A Case of Immune Checkpoint Inhibitor (ICI) Use in Multiple Sclerosis
Hemali Patel1, George Hutton1
1Baylor College of Medicine
Objective:

We outline a case of a male with preexisting relapsing-remitting multiple sclerosis diagnosed with widespread metastatic melanoma to discuss the appropriate use of ICIs in persons with MS (pwMS) if necessary.

 

Background:
For metastatic melanoma, the field of oncology favors usage of nivolumab (PD-1 checkpoint inhibitor) and ipilimumab (CTLA-4 checkpoint inhibitor) as first-line therapy. Due to their disinhibition of T-cell response, the immune checkpoint inhibitors (ICIs) can have adverse immune-based reactions involving various organ systems. Neurologically, they have been associated with new lesions and disease progression in pwMS. They have also been associated with other demyelinating disease processes including neuromyelitis optica spectrum disorder (NMOSD) and Guillain-Barre syndrome (GBS).
Design/Methods:
Case report with MRI images, PET scan & pathology reports.
Results:
46-year-old male with RRMS since 2006 most recently on ocrelizumab since 2019. He had melanoma twice with wide local excision (5/2015, 9/2015) with negative sentinel lymph node biopsy.
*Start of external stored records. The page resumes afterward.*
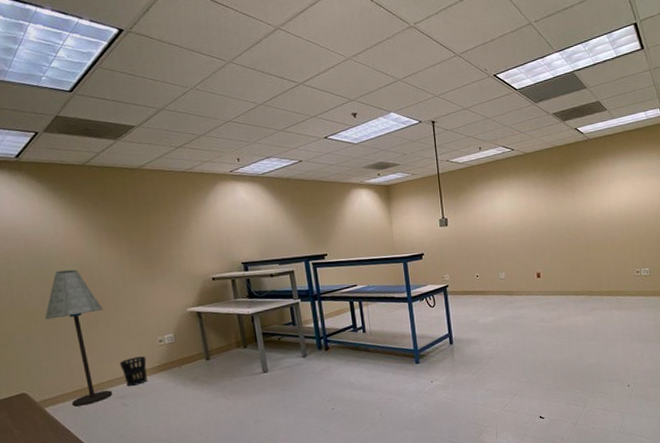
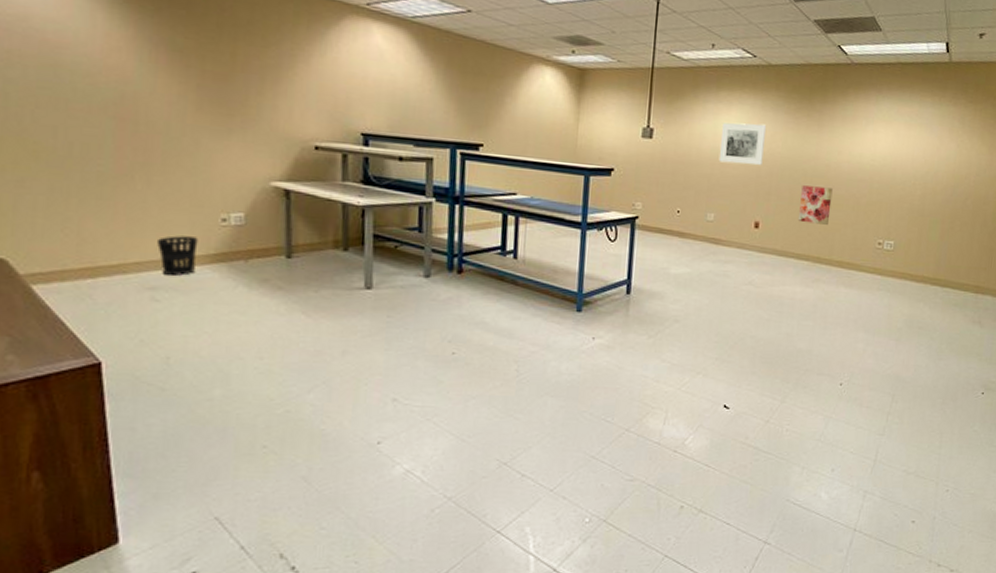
floor lamp: present [45,269,113,407] -> none [52,92,145,292]
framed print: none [497,198,534,234] -> present [718,122,767,165]
wall art: none [568,236,594,267] -> present [797,185,833,225]

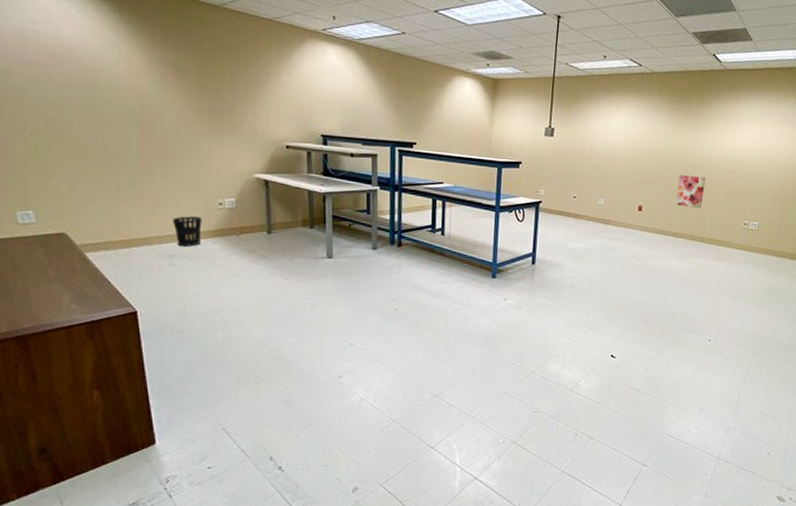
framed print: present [718,122,767,165] -> none [608,122,650,158]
In 2023, he reported rapid onset visual symptoms and was found to have a right homonymous hemianopia. Imaging revealed 2 lesions new since imaging 12 months prior—a large hemorrhagic lesion in the left occipital lobe with an enhancing nodule, and a dural-based enhancing lesion which was excised and consistent with metastatic melanoma. He was treated with first-line therapy at a cancer center with neurologist clearance and with favorable PET scan response.
Conclusions:
In an article summarizing 16 patients with MS who had received an ICI, 37.5% had melanoma and 50% of patients had at least one immune-related adverse event (irAE). We aim to highlight a patient with a ~16 year history of RRMS diagnosed with widespread melanoma with CNS involvement; he was treated with ICI therapy with favorable response. In aggressive and potentially life-threatening disease, treatment with ICIs may be considered if the potential benefit outweighs the risk of possible irAEs.